Катастрофизм предполагает пессимистическую оценку будущего, но часто эта оценка складывается в результате пессимистической оценки настоящего. Учитывая, что будущее, как много мы бы не думали о нем, всегда оказывается иррелевантным сегодняшнему взгляду на него, катастрофическое мышление имеет тенденцию экстраполировать нынешние опасности и проблемы на будущее.
Социологически значима важность для развития катастрофического мышления социально-профессиональных аспектов. Успех в профессии. Достижение массового спроса. Игра на глубоких социально-психологических чувствах. Игра на заглубленных социально-культурных смыслах и паттернах. Момент выгоды для конкретных носителей профессии, чтобы преуспеть в профессиональной гонке.
Как будет показано дальше, существуют виды деятельности, социальная функция которых ориентирована на отслеживание опасностей, угроз, возникающих проблем и на оповещение общества о них (искусство, СМИ, отчасти наука).
Важным моментом является оценка катастрофического сознания. Можно ли считать его нормальной реакцией общества, групп на опасности существования? Когда катастрофизм превращается в социофобию? Отчасти мы уже отвечали на этот вопрос (см. о прямых и косвенных издержках страха).

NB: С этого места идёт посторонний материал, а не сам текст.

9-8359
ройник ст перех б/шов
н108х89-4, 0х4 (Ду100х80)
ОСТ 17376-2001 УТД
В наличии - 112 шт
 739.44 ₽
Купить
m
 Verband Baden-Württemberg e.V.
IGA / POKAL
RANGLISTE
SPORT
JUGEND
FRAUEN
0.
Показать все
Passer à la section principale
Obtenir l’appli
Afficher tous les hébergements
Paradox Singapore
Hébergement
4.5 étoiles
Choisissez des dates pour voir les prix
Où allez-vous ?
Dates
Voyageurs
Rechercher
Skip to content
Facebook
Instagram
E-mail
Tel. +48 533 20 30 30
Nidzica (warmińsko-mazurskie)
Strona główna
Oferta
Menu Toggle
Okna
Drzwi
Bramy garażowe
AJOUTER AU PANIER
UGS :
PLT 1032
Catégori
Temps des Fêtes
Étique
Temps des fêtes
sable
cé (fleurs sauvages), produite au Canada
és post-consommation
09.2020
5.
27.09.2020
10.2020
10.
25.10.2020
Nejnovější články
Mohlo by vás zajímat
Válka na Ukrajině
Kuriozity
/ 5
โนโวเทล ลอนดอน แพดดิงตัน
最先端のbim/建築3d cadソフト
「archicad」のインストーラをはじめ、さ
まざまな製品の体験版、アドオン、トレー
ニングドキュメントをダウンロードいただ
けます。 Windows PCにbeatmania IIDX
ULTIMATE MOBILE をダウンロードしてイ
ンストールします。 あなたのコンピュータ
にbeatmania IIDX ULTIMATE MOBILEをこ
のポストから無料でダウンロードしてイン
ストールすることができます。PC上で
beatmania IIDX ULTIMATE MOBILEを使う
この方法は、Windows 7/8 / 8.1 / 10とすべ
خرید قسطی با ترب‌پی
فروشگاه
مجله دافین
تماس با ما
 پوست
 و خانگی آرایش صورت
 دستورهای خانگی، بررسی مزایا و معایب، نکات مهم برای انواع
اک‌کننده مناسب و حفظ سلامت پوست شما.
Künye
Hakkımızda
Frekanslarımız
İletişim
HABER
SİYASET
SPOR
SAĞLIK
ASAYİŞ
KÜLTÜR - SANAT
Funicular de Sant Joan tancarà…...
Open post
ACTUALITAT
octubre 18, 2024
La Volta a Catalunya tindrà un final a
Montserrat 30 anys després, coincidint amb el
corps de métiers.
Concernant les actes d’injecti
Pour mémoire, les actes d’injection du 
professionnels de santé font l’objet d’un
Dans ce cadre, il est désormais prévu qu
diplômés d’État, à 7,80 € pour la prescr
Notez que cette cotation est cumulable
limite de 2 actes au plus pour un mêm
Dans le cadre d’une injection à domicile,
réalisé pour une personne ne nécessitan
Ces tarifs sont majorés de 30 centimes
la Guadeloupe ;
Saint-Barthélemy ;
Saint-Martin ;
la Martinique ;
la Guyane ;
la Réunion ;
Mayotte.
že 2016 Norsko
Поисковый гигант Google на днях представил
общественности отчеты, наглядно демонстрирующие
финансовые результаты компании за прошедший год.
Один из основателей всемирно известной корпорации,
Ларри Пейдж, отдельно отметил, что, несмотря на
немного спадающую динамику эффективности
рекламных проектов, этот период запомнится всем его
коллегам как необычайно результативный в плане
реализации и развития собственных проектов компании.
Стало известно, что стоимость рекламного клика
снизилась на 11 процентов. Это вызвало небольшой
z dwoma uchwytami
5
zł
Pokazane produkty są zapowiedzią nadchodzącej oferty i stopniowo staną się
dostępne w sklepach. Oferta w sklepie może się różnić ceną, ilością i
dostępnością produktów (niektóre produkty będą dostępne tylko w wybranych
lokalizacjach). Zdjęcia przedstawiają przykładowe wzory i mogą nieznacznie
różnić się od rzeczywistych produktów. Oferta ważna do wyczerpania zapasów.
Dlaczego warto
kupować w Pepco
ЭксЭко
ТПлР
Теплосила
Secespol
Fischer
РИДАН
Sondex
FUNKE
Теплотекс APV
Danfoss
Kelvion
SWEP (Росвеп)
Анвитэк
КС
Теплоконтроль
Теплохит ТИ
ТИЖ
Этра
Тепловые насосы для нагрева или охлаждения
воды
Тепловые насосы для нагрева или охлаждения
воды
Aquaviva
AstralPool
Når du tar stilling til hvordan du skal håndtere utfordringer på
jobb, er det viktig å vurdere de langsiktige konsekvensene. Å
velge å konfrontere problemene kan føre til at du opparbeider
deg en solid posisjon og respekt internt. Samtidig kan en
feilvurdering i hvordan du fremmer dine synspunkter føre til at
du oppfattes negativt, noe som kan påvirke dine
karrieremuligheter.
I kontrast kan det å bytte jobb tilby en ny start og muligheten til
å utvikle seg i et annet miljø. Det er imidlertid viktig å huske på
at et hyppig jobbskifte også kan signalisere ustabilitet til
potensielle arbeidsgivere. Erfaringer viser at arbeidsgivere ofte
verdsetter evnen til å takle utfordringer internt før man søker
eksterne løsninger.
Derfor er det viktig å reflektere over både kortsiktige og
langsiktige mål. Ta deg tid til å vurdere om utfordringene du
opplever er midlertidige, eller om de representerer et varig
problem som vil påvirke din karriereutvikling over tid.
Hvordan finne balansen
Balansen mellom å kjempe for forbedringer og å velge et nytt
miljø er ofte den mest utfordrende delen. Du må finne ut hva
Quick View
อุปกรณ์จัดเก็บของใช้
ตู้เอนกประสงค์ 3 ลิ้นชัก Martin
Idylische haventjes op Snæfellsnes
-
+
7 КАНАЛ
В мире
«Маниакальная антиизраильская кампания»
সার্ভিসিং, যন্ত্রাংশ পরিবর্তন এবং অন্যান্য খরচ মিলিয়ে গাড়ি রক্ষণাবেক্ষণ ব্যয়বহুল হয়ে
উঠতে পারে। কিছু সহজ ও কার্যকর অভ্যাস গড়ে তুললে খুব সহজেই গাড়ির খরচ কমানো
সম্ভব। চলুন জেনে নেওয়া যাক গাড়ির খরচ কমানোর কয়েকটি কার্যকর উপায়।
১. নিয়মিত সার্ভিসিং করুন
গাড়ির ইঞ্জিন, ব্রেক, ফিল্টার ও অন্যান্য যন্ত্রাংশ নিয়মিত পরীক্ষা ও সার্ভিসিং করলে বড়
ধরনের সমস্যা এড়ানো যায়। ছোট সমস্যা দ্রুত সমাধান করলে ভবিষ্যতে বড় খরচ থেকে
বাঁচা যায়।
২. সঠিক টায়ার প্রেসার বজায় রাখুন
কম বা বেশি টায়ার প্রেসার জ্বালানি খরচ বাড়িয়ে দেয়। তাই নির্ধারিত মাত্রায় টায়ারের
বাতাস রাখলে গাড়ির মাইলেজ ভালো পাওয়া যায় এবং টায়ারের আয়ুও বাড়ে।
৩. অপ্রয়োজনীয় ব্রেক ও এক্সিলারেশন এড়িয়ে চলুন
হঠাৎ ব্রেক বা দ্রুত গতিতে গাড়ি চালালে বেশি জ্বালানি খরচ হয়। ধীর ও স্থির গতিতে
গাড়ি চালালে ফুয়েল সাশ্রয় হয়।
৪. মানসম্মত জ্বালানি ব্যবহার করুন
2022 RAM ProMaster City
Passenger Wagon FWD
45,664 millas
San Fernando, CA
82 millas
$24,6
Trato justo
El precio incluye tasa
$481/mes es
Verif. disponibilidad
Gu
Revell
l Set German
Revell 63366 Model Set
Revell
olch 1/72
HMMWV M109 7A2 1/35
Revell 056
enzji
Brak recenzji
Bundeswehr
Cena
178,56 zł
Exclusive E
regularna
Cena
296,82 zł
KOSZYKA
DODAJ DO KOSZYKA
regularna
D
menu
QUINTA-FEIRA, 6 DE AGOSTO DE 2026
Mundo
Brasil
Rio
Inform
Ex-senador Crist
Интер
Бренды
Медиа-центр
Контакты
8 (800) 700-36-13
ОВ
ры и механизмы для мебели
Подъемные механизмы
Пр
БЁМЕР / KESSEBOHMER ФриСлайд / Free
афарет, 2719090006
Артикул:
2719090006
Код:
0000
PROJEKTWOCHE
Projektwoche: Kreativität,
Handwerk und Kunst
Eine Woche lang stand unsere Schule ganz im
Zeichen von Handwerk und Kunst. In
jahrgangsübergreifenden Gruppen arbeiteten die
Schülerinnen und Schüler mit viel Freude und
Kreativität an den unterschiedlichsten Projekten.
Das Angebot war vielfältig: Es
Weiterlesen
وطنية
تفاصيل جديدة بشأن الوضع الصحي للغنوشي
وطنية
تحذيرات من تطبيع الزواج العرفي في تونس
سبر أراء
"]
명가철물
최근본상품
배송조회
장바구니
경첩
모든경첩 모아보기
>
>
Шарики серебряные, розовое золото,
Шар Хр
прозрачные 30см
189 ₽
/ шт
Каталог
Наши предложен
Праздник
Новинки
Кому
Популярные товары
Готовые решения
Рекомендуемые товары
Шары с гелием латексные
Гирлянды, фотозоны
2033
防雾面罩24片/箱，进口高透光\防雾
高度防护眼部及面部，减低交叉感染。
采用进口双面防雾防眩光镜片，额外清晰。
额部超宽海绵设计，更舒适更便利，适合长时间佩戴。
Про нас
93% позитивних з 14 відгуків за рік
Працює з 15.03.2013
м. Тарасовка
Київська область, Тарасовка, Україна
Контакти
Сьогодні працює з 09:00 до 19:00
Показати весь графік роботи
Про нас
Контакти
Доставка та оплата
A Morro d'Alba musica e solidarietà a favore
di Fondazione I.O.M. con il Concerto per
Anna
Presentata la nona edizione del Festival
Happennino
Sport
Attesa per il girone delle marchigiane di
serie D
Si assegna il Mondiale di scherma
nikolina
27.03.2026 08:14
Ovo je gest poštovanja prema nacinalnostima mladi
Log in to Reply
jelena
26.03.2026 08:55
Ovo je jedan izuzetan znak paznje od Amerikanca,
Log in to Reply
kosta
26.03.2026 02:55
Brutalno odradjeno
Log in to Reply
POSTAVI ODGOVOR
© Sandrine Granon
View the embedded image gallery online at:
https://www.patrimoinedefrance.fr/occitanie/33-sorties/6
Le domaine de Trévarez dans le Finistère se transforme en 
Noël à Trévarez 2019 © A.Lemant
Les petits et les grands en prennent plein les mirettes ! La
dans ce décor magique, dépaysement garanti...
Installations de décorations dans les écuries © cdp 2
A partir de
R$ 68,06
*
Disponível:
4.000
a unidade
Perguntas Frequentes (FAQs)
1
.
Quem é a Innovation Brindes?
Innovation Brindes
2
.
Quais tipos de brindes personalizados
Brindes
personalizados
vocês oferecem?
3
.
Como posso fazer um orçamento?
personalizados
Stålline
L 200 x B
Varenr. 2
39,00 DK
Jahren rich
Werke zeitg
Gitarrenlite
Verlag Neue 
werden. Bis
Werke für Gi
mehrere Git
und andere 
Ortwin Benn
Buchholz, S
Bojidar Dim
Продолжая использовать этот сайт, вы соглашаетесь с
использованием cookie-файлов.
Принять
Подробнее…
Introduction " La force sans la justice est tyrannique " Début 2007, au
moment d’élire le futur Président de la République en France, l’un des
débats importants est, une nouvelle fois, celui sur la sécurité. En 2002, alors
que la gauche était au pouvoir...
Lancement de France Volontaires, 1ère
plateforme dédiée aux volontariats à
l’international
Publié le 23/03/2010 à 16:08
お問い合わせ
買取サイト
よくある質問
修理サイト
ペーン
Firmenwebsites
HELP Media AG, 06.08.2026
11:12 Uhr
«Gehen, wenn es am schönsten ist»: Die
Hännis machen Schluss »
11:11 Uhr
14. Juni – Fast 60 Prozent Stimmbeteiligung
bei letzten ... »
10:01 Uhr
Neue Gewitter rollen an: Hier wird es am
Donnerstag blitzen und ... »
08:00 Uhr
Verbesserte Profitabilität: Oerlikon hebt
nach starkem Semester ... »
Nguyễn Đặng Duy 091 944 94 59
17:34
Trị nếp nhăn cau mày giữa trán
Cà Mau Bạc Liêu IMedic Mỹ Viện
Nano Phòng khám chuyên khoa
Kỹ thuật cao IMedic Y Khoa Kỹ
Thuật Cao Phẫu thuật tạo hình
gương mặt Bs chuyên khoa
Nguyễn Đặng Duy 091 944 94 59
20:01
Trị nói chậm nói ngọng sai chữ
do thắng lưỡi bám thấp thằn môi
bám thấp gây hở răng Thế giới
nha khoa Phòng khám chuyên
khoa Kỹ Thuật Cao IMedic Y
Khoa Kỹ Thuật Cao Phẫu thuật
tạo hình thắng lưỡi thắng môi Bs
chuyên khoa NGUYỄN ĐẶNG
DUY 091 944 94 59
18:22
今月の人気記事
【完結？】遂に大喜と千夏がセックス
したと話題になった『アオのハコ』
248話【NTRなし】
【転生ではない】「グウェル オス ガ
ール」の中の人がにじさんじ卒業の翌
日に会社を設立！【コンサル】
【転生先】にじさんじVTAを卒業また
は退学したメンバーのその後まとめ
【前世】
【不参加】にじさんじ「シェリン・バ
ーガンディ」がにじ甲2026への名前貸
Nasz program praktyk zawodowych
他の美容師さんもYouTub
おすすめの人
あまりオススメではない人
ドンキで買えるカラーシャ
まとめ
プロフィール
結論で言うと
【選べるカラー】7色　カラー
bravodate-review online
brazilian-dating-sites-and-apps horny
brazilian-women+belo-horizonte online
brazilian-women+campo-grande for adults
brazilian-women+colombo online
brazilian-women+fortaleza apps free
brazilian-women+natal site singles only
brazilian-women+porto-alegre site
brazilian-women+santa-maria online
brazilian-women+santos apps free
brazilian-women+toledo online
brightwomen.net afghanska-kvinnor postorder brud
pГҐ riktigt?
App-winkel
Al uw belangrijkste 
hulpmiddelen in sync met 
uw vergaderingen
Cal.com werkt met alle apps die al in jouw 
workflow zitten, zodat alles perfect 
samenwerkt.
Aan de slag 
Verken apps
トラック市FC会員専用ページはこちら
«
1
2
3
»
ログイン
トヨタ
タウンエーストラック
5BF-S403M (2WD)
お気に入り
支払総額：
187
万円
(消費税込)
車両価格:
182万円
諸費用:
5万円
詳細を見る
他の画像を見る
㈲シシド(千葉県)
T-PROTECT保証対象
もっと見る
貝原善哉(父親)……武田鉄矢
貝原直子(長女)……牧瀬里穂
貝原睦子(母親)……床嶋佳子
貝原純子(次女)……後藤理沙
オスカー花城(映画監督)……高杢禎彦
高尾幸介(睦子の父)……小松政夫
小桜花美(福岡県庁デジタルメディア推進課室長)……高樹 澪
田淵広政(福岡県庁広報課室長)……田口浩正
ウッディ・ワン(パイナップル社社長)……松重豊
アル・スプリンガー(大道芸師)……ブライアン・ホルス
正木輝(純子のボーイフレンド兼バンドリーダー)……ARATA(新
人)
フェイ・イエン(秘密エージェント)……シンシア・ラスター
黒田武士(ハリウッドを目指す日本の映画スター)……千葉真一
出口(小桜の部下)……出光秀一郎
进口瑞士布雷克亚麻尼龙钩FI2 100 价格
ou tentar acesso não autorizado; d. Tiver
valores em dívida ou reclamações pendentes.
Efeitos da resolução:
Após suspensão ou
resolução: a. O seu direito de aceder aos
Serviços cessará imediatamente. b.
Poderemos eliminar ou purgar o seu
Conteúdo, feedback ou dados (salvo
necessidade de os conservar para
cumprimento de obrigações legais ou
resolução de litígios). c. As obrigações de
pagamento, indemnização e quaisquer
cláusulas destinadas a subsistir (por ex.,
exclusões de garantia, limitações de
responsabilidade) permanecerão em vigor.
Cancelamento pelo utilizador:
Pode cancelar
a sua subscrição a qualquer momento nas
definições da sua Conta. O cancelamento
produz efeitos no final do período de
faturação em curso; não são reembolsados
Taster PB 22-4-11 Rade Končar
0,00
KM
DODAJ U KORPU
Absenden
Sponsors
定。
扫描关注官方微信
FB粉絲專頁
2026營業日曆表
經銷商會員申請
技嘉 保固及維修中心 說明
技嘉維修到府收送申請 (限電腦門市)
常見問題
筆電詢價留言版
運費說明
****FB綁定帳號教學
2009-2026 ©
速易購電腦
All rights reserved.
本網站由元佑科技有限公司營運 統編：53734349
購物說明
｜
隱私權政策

Возвращаясь к этому вопросу опять, мы подтверждаем свою в целом скорее негативную оценку катастрофического сознания. Обосновывая ее, нам кажется уместным привлечь здесь общефилософское понятие меры, чрезвычайно значимое для культуры, мышления и социальных состояний. Катастрофическое сознание есть некоторое социальное состояние, представляющее ситуацию в пессимистическом свете, что часто, хотя и не обязательно, затрудняет реалистическую оценку опасностей и угроз. Еще более часто пессимистическая оценка ситуации катастрофическим сознанием препятствует конструктивным действиям, разоружая субъекта перед лицом опасностей и подсказывая ему пассивные стратегии поведения.